Pour son premier long-métrage Aurélien Vernhes-Lermusiaux nous offre une odyssée poétique, un western à contre-courant, une traversée organique portée par le charismatique Malik Zidi. D’un événement historique de la guerre coloniale menée par la France sur le territoire mexicain à la fin du XIXème siècle, Vers la bataille questionne les images dans une mise en scène ambitieuse et hypnotique.
Dès les premières images, le décor est planté. Pourtant, Vers la bataille n’est pas ce qu’il pourrait être et s’échappe des traditionnels écueils des premiers longs-métrages. Sous son apparence de film d’époque en costumes en pleine période de guerre, cette première œuvre longue apparait comme un trompe-l’œil. Aurélien Vernhes-Lermusiaux nous emmène vers une bataille qui jamais ne se dévoilera à nos yeux. Ce qui l’anime et nous empoigne c’est la quête intime du photographe Louis (Malik Zidi) dans ces paysages humides et luxuriants. Tel Don Quichotte et ses moulins, le protagoniste se bat contre ses fantômes. Ses armes ? Un lourd matériel photographique. Son Sancho Panza ? Un paysan mexicain, Pinto, auquel il se lie malgré la barrière de la langue.
Nous sommes à la fin du XIXème siècle et la guerre coloniale fait rage au Mexique. Grâce à un général français, Louis a pu se rendre sur place pour rapporter en France des clichés de ces combats. Seulement, il erre dans la nature sans jamais parvenir à rejoindre les batailles. Autour de lui, la mort semble rôder, le survoler tel un charognard. Le cinéaste construit brillamment son film sur deux oppositions. D’une part, l’aspect organique des corps sans cesse en mouvement, filmés en plan-séquence, faisant ressentir la chair et les douleurs humaines. De l’autre, l’évanescence de l’inconscient agité du personnage. La traversée frôle la transe, le film trip à l’image d’un Apocalypse Now, s’inscrivant dans la même veine cinématographique. Si le corps continue de s’inscrire physiquement et lentement dans le territoire exploré, l’esprit hanté prend possession du regard de l’acteur.
Saisissante modernité
Malik Zidi se fond entièrement dans la photographie d’Aurélien Vernhes-Lermusiaux. Son jeu à vif s’inscrit dans ce va et vient entre la matière et l’intériorité du personnage. Il alterne entre force et fragilité au rythme des percussions de la sublime et troublante bande originale de Stuart A. Staples. Comme une compagne, elle vient renforcer la plongée du personnage dans sa propre détresse, celui d’un père confronté au deuil.

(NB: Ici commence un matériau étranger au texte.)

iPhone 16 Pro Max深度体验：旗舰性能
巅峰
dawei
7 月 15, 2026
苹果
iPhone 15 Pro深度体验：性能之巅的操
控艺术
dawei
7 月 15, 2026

De ces jeux de regards, de ce photographe tentant avec sincérité de rendre compte des batailles sans y parvenir. De ces yeux observés par l’objectif d’un cinéaste, Aurélien Vernhes-Lermusiaux interroge un rapport à l’image très contemporain. Les questionnements jalonnant le film s’ancrent résolument dans notre réalité. À notre ère des fake news et autres montages trafiqués, Louis est confronté à la reconstitution réelle. Le seul véritable champ de bataille qu’il aura l’occasion d’observer se révèlera une supercherie. Dans une sublime scène vue à travers ses yeux, le protagoniste assiste en direct à la manipulation des images officielles de guerre, capturées par un autre photographe. Il assiste en même temps à l’échec de sa mission qui n’en est pas véritablement une. Son aventure se situe ailleurs. Dans l’apaisement de ses fantômes d’une part, et dans la rencontre de l’Autre.
L’épopée de Vers la bataille devient la découverte de deux solitudes étrangères se liant d’amitié malgré elles. Louis et Pinto (Leynar Gomez) s’apprivoisent malgré leur différences, créent une affinité se transformant en transmission. C’est là toute l’humanité et la générosité de l’écriture du cinéaste qui offre un si beau duo d’acteurs évoluant dans une mise en scène virtuose et envoûtante. Un humanisme à toute épreuve bravant la guerre, les différences et la fièvre brûlante qui dévore le film et tourmente le héros. Une première longue œuvre intelligente et ambitieuse. L’immense travail apporté au son et à l’image nous rappelle à quel point les salles de cinéma sont sacrées.